### WHAT THIS TASK INVOLVES
Extract every line below that contains the word "defensive" and copy each one out. Case counts.

# # #

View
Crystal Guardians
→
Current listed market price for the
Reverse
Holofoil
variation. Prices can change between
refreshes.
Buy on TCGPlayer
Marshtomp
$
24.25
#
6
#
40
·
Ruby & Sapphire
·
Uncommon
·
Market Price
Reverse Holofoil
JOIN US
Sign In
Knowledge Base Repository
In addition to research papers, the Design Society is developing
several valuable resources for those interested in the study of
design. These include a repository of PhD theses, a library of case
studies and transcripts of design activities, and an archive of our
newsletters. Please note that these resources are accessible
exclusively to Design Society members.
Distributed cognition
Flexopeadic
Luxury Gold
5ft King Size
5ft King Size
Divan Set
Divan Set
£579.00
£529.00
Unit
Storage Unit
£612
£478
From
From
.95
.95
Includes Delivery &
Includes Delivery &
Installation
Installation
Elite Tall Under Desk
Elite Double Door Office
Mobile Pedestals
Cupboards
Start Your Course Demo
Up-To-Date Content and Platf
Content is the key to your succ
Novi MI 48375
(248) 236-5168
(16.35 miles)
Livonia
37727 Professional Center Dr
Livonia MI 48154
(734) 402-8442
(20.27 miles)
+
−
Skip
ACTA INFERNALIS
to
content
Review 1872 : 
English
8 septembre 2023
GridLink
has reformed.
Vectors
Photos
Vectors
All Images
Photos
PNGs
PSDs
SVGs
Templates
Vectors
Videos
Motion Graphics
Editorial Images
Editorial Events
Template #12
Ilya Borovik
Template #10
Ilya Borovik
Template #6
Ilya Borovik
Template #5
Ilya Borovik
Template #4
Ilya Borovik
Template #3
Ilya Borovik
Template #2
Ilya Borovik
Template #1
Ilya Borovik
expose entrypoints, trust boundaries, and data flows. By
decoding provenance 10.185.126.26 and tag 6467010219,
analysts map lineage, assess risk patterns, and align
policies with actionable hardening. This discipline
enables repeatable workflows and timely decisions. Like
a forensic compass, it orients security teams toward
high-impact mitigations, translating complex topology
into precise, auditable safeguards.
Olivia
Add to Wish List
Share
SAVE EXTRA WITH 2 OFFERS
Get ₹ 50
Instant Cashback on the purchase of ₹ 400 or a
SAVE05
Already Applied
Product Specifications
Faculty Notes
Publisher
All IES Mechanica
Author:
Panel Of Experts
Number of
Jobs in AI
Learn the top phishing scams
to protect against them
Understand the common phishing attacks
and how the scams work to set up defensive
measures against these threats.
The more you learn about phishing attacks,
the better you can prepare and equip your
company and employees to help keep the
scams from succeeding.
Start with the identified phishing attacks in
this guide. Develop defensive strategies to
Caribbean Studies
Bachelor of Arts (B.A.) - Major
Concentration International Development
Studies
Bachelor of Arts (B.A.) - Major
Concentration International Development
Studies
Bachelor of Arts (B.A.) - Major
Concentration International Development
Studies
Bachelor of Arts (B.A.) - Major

# # #

### SOLUTION
and how the scams work to set up defensive
this guide. Develop defensive strategies to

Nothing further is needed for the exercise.